The correctness of computer hardware and software is an area of growing theoretical interest as well as practical importance. It is now widely acknowledged that the best way to reason about program correctness hinges on two criteria: (i) the use of appropriate formalisms, such as temporal logic or automata, for rigorously specifying correct behavior; (ii) the use of mechanical reasoning algorithms, such as model checkers, to permit proofs of correctness to be constructed automatically that could not reasonably be constructed by hand owing to the intractable amount of tedious detail.

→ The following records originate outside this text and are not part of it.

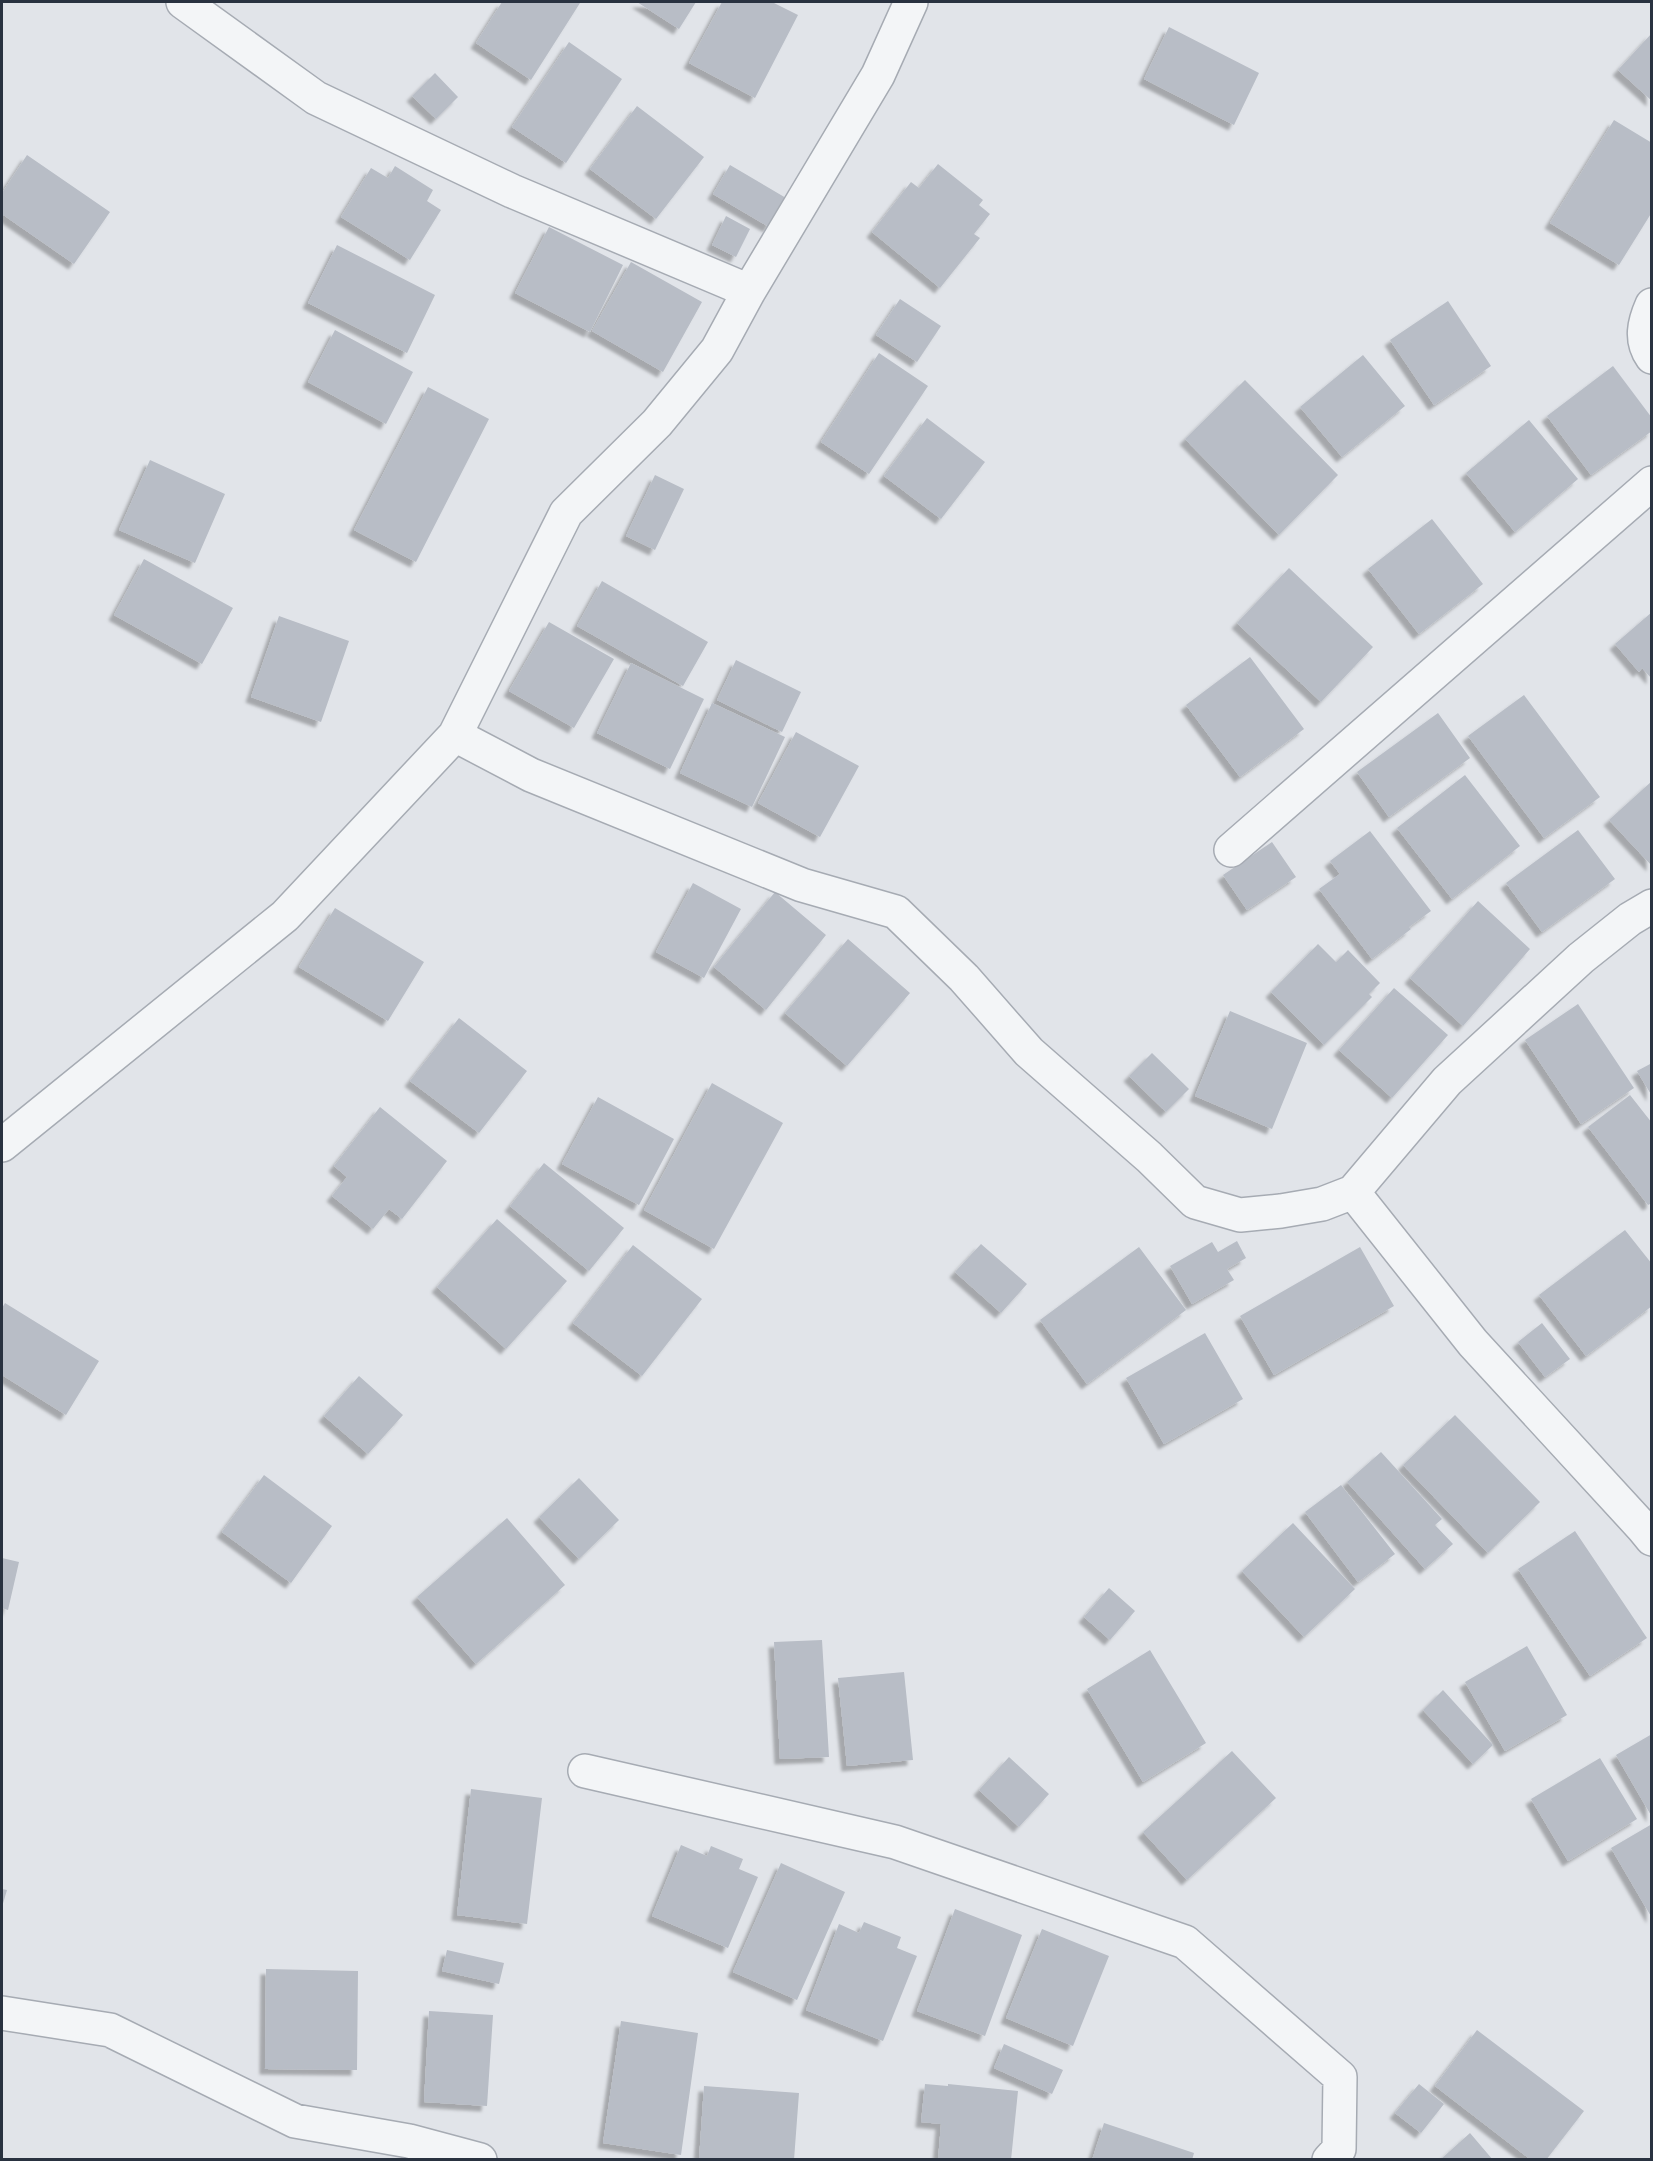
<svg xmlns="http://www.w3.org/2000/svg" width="1653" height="2161" font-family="Raleway,sans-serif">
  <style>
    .building { fill: #b8bdc6; filter: url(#shadow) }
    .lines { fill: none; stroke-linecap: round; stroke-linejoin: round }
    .street-casing { stroke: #a6abb3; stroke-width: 36 }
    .street { stroke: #f3f5f7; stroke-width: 33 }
  </style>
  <defs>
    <filter id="shadow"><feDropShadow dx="-5.5" dy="5.5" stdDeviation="1.5" flood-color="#0004"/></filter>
  </defs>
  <rect width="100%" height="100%" fill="#e1e4e9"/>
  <path class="building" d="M502 2 580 3 531 80 476 43Z
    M637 2H696L679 29Z
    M722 2H772L798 15 755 98 689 63Z
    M1169 27 1259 73 1234 125 1144 79Z
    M1652 33V101L1618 70Z
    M569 42 622 79 566 163 512 127Z
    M435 73 458 97 436 119 412 96Z
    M637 106 704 157 656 219 590 169Z
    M1614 120 1652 143V212L1619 265 1550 223Z
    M27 155 110 212 74 264 2 214V193Z
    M938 164 983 200 979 205 990 214 974 234 980 238 940 288 872 232 911 182 919 188Z
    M730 165 786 198 769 227 713 194Z
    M395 166 433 190 427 201 441 210 410 260 341 217 371 168 388 178Z
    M726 216 750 229 736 257 712 245Z
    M549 227 623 265 590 332 515 293Z
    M337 245 435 295 407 353 308 303Z
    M631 262 702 302 663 372 592 331Z
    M900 299 941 326 917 362 876 335Z
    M1448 301 1491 366 1434 405 1390 340Z
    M335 330 413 372 386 424 308 382Z
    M879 353 928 386 869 474 821 442Z
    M1363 355 1405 406 1342 457 1300 407Z
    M1613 366 1652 418V431L1591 475 1547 416Z
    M1245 380 1338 475 1279 535 1185 439Z
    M428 387 489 419 416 562 354 530Z
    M927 418 985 462 941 519 884 476Z
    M1529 420 1578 479 1515 532 1466 473Z
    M150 460 225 494 195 563 119 530Z
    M655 475 684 489 655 550 626 536Z
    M1432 519 1483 584 1419 634 1368 569Z
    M144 559 233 608 202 664 114 615Z
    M1289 568 1373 647 1321 702 1237 623Z
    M602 581 708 642 683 686 577 626Z
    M1652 612V679L1642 668 1639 672 1615 644Z
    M279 616 349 641 321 722 251 697Z
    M549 622 614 659 574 728 509 691Z
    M1250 657 1304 729 1240 777 1186 705Z
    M736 660 801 692 782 732 717 700Z
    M631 663 704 699 670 769 597 733Z
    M1524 695 1600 797 1544 838 1468 736Z
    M712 703 785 737 752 807 680 773Z
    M1438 713 1470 758 1389 817 1357 772Z
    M796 732 859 766 820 837 758 803Z
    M1465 775 1520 846 1452 899 1397 828Z
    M1652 781V866L1609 820Z
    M1578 830 1615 879 1542 932 1506 883Z
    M1370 831 1431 911 1409 927 1411 929 1372 959 1319 889 1340 874 1330 861Z
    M1272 842 1296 877 1247 910 1223 875Z
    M693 883 741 909 704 978 656 952Z
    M775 892 826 935 766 1010 714 967Z
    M1478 901 1530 949 1463 1026 1410 978Z
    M335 908 424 962 388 1021 299 967Z
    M848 939 910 993 847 1066 785 1013Z
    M1318 944 1336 962 1348 950 1380 983 1369 994 1372 997 1324 1045 1271 992Z
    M1394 988 1448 1035 1392 1098 1339 1050Z
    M1578 1004 1634 1088 1581 1124 1525 1040Z
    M1230 1011 1307 1043 1272 1129 1195 1096Z
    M459 1018 527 1071 479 1133 410 1081Z
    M1152 1053 1189 1089 1166 1112 1129 1076Z
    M1652 1063V1096L1637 1071Z
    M712 1083 783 1123 714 1249 644 1210Z
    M1630 1095 1652 1123V1203L1648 1205 1588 1127Z
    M598 1097 674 1139 639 1205 562 1164Z
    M380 1107 447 1161 402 1219 389 1209 373 1229 332 1196 347 1177 334 1166Z
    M544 1163 624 1228 589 1271 510 1206Z
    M497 1219 567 1281 506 1349 437 1287Z
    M1625 1230 1652 1264V1306L1586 1356 1539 1295Z
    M1237 1241 1246 1258 1227 1269 1234 1280 1192 1304 1170 1266 1212 1242 1218 1252Z
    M981 1244 1027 1284 1001 1313 955 1272Z
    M633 1245 702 1299 642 1376 573 1323Z
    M1139 1247 1186 1310 1087 1384 1040 1320Z
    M1360 1247 1394 1306 1274 1375 1240 1316Z
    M5 1303 99 1361 66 1415 2 1375V1308Z
    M1542 1323 1570 1359 1545 1377 1518 1342Z
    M1205 1333 1243 1399 1164 1444 1126 1378Z
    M359 1376 403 1415 368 1454 324 1416Z
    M1455 1415 1540 1502 1488 1553 1403 1465Z
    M1381 1452 1442 1519 1435 1525 1453 1544 1425 1569 1347 1482Z
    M264 1475 332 1526 291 1583 222 1532Z
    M579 1478 619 1520 579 1559 539 1517Z
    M1341 1485 1395 1554 1358 1582 1305 1512Z
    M507 1518 565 1585 476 1664 417 1597Z
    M1293 1523 1355 1589 1304 1637 1242 1571Z
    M1575 1531 1647 1638 1590 1676 1518 1569Z
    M2 1558 19 1562 8 1610 2 1608Z
    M1109 1588 1135 1611 1110 1640 1084 1617Z
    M822 1640 829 1757 780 1759 774 1642Z
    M1527 1646 1567 1715 1505 1751 1465 1682Z
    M1150 1650 1206 1743 1143 1782 1087 1689Z
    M904 1672 913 1760 847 1766 838 1678Z
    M1443 1690 1493 1745 1473 1764 1423 1710Z
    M1652 1734V1817L1616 1755Z
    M1232 1751 1276 1798 1187 1880 1143 1832Z
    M1009 1757 1049 1794 1019 1827 979 1790Z
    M1600 1758 1637 1819 1568 1861 1531 1799Z
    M471 1789 542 1798 527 1924 457 1915Z
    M1652 1824V1918L1611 1848Z
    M681 1845 707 1856 711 1846 743 1859 739 1869 758 1877 728 1948 652 1916Z
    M781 1863 845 1892 797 2000 733 1972Z
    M2 1889 7 1890 2 1907Z
    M955 1909 1022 1935 985 2036 917 2011Z
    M864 1922 901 1937 897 1948 917 1956 883 2041 806 2010 839 1924 859 1933Z
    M1042 1929 1109 1956 1073 2046 1006 2018Z
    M447 1950 504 1963 499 1984 442 1971Z
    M266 1969 358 1971 357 2070 265 2069Z
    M429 2011 493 2015 487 2106 424 2102Z
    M621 2021 698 2033 681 2155 603 2143Z
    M1477 2030 1584 2111 1546 2160H1531L1435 2086Z
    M1004 2044 1063 2070 1052 2094 994 2068Z
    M925 2084 948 2086V2084L1018 2091 1011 2160H938L941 2124 921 2122Z
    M1419 2084 1444 2104 1421 2133 1395 2113Z
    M704 2086 799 2093 794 2160H699Z
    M1104 2123 1194 2153 1192 2160H1092Z
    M1470 2133 1493 2160H1440Z"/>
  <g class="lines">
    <defs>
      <path id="street" d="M183 2 316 98 512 191 749 291
        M911 2 878 75 749 291 717 350 657 423 566 513 455 735 531 775 802 885 896 912 964 978 1029 1052 1149 1157 1195 1202 1240 1215 1281 1211 1322 1204 1353 1192 1473 1343 1643 1528 1652 1539
        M1652 305C1644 323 1640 340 1652 357
        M1231 850 1652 483
        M2 1145 285 916 455 735
        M1353 1192 1447 1081 1581 958 1630 919 1652 906
        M585 1771 895 1842 1185 1942 1340 2077 1339 2149 1329 2160
        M2 2013 110 2030 295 2121 409 2141 480 2160"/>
    </defs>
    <use href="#street" class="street-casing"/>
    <use href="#street" class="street"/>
  </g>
  <rect width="1653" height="2161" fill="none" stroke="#293240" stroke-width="6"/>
</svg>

A principal limiting factor to automated verification is the computational complexity of various associated mechanical reasoning problems, which might be prohibitively high due to the combinatorial state explosion problem in various guises. The workshop will focus on such topics as the theoretical complexity as well as the practical efficiency of model checking algorithms and of testing satisfiability of logics, both in general and in applications-oriented special cases. Other methods for overcoming state explosion such as abstraction through the use of simulations and bisimulation relations are also important. Still other topics include the use of compositionality and modularity to simplify the construction of a correct program from correct constituent subprograms, program checking, testing and correcting, and program synthesis.
A portion of the workshop will be devoted to tools for verification and testing, evaluation of their strengths versus weaknesses, and reports on real experiences with industrial applications.